Abstract

We present CheXtriev, a graph-based, anatomy-aware framework for chest radiograph retrieval. Unlike prior methods focussed on global features, our method leverages graph transformers to extract informative features from specific anatomical regions. Furthermore, it captures spatial context and the interplay between anatomical location and findings. This contextualization, grounded in evidence-based anatomy, results in a richer anatomy-aware representation and leads to more accurate, effective and efficient retrieval, particularly for less prevalent findings. CheXtriv outperforms state-of-the-art global and local approaches by 18% to 26% in retrieval accuracy and 11% to 23% in ranking quality.

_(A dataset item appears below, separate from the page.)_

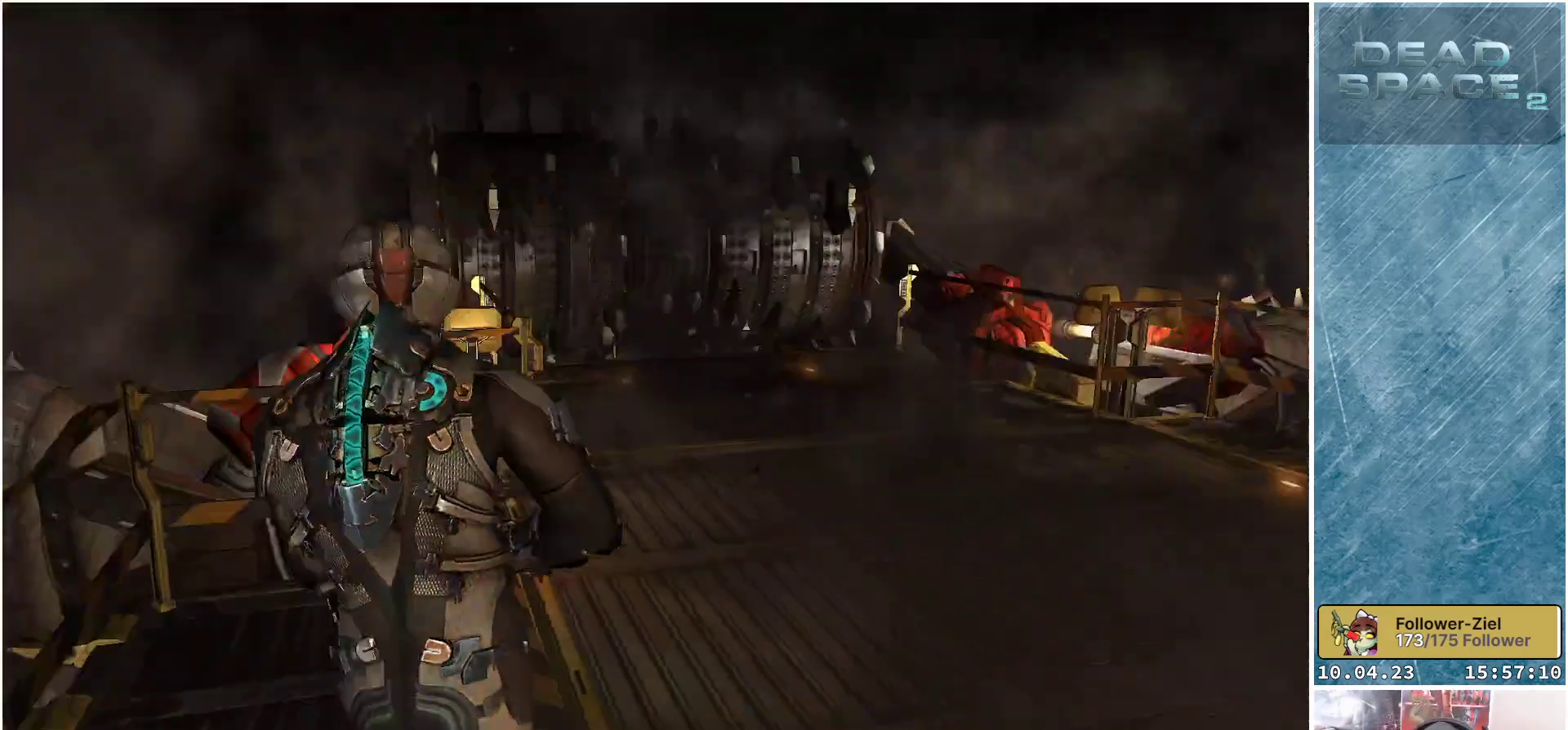
{"buttons": [], "left_stick": "center", "right_stick": "right", "events": [[100, "right_stick", "center"], [250, "right_stick", "right"], [283, "left_stick", "center"]]}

Links to Paper and Supplementary Materials

Main Paper (Open Access Version): https://papers.miccai.org/miccai-2024/paper/3636_paper.pdf

SharedIt Link: pending

SpringerLink (DOI): pending

Supplementary Material: https://papers.miccai.org/miccai-2024/supp/3636_supp.pdf

Link to the Code Repository

https://github.com/cvit-mip/chextriev

Link to the Dataset(s)

https://physionet.org/content/mimic-cxr/2.0.0/ https://physionet.org/content/mimic-cxr-jpg/2.1.0/ https://physionet.org/content/chest-imagenome/1.0.0/

BibTex

@InProceedings{Aka_CheXtriev_MICCAI2024,
        author = { Akash R.  J., Naren and Tadanki, Arihanth and Sivaswamy, Jayanthi},
        title = { { CheXtriev: Anatomy-Centered Representation for Case-Based Retrieval of Chest Radiographs } },
        booktitle = {proceedings of Medical Image Computing and Computer Assisted Intervention -- MICCAI 2024},
        year = {2024},
        publisher = {Springer Nature Switzerland},
        volume = {LNCS 15001},
        month = {October},
        page = {pending}
}


Reviews

Review #1

  • Please describe the contribution of the paper

    The manuscript has proposed an anatomy-aware framework for chest radiograph retrieval, using evidence-based anatomy ensures greater precision in describing fewer common findings.

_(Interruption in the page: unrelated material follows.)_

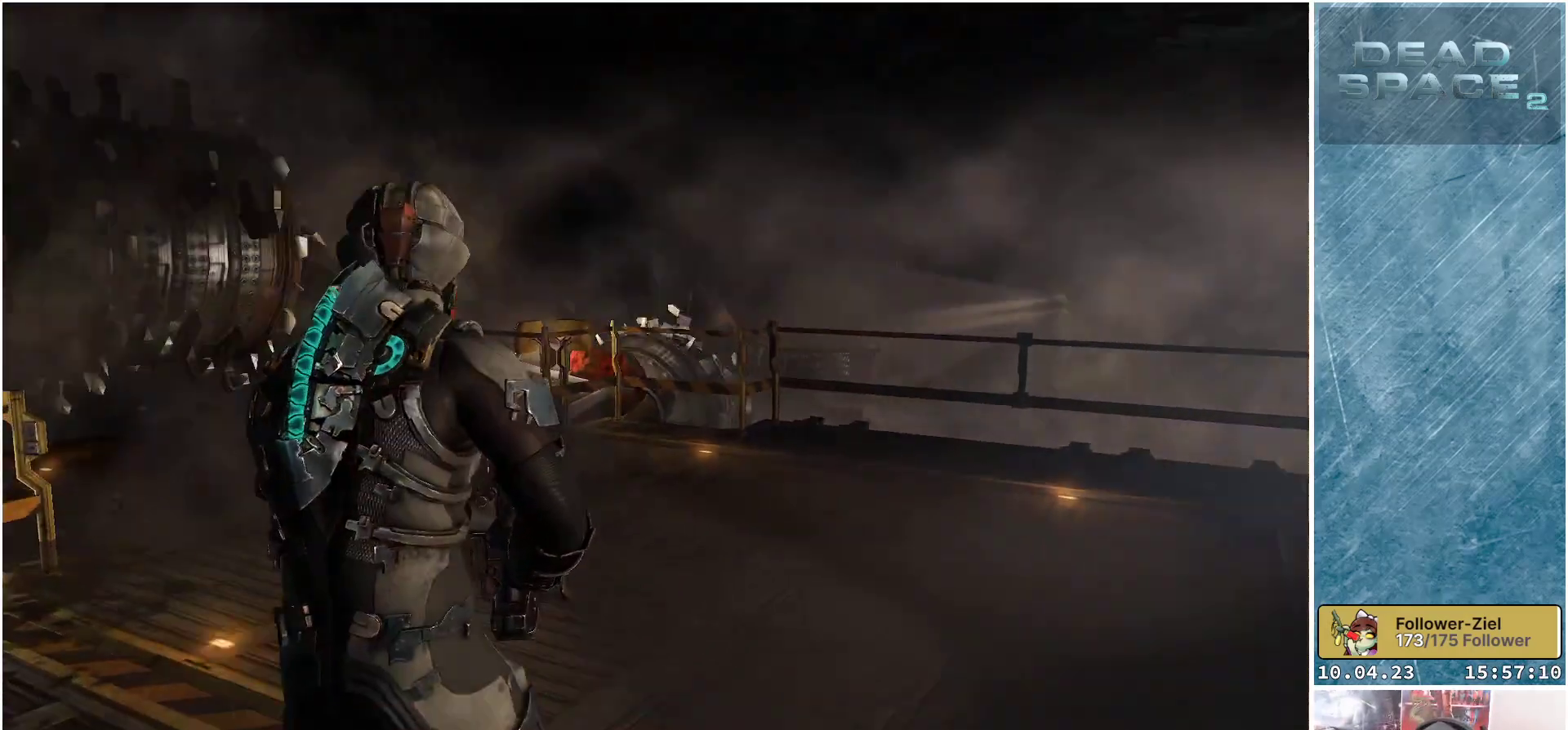
{"buttons": [], "left_stick": "up-right", "right_stick": "center", "events": [[133, "right_stick", "center"], [400, "left_stick", "up-right"]]}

  • Please list the main strengths of the paper; you should write about a novel formulation, an original way to use data, demonstration of clinical feasibility, a novel application, a particularly strong evaluation, or anything else that is a strong aspect of this work. Please provide details, for instance, if a method is novel, explain what aspect is novel and why this is interesting.

    1.The manuscript leverages graph transformers to extract local features, circumventing non-specific abnormalities. 2.It may integrate specific anatomical location information with subtle details within the region enriches representation.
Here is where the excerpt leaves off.